* [Extracted information]
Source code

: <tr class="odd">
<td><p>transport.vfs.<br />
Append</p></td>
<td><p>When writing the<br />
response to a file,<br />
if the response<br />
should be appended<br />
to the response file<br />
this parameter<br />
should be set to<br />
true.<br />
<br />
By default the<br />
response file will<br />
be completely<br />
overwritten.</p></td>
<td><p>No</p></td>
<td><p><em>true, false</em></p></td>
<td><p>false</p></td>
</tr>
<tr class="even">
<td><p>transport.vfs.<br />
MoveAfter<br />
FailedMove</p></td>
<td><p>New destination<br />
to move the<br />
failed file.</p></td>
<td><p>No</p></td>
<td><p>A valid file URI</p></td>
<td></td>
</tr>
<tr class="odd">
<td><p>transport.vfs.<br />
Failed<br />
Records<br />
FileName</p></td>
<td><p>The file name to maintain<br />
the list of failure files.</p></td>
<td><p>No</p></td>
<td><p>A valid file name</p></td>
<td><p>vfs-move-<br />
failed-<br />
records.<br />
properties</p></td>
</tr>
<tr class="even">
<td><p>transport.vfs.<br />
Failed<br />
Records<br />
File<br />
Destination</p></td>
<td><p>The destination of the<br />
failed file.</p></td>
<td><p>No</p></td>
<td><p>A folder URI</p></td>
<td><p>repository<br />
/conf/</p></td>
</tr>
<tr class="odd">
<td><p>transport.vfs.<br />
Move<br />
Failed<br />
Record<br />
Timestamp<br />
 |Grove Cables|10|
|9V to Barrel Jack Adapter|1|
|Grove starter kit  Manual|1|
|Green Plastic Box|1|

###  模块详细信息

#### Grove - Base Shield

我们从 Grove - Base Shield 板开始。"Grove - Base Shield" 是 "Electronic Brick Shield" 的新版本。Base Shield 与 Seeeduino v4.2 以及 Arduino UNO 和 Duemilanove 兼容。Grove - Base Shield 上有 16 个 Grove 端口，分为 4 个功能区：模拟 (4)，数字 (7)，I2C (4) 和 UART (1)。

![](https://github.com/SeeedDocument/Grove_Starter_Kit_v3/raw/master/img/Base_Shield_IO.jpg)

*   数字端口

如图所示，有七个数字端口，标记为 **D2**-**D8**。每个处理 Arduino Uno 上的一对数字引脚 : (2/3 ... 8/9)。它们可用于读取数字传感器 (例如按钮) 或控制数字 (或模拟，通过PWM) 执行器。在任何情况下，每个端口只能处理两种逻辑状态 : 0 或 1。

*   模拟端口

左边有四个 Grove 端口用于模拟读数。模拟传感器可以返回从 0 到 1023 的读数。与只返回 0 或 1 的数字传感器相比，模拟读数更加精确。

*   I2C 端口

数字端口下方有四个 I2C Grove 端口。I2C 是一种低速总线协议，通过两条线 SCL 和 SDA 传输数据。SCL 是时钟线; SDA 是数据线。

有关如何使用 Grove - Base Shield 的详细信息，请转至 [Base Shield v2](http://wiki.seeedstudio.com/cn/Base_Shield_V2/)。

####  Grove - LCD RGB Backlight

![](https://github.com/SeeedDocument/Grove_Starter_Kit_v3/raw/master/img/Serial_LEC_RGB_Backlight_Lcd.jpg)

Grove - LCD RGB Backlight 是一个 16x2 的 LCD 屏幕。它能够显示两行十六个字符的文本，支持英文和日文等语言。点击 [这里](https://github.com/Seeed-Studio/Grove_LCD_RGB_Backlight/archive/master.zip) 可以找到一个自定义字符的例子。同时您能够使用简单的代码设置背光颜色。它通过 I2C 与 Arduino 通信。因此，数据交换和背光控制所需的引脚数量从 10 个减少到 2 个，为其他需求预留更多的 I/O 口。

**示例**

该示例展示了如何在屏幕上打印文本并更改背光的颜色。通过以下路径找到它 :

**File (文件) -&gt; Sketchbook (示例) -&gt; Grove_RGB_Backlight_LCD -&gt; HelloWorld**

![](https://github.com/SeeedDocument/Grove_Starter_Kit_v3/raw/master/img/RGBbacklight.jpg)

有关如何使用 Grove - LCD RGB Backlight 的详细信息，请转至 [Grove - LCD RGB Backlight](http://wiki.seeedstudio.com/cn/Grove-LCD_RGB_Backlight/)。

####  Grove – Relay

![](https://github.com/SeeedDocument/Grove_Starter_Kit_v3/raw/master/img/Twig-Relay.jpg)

* [Task directions]
Starting at the line with "<td><p><em>true, false</em></p></td>" and ending at the line with "#### Grove - Base Shield", print each line of the listing above exactly, with no other lines.

* [Exercise answer]
<td><p><em>true, false</em></p></td>
<td><p>false</p></td>
</tr>
<tr class="even">
<td><p>transport.vfs.<br />
MoveAfter<br />
FailedMove</p></td>
<td><p>New destination<br />
to move the<br />
failed file.</p></td>
<td><p>No</p></td>
<td><p>A valid file URI</p></td>
<td></td>
</tr>
<tr class="odd">
<td><p>transport.vfs.<br />
Failed<br />
Records<br />
FileName</p></td>
<td><p>The file name to maintain<br />
the list of failure files.</p></td>
<td><p>No</p></td>
<td><p>A valid file name</p></td>
<td><p>vfs-move-<br />
failed-<br />
records.<br />
properties</p></td>
</tr>
<tr class="even">
<td><p>transport.vfs.<br />
Failed<br />
Records<br />
File<br />
Destination</p></td>
<td><p>The destination of the<br />
failed file.</p></td>
<td><p>No</p></td>
<td><p>A folder URI</p></td>
<td><p>repository<br />
/conf/</p></td>
</tr>
<tr class="odd">
<td><p>transport.vfs.<br />
Move<br />
Failed<br />
Record<br />
Timestamp<br />
 |Grove Cables|10|
|9V to Barrel Jack Adapter|1|
|Grove starter kit  Manual|1|
|Green Plastic Box|1|

###  模块详细信息

#### Grove - Base Shield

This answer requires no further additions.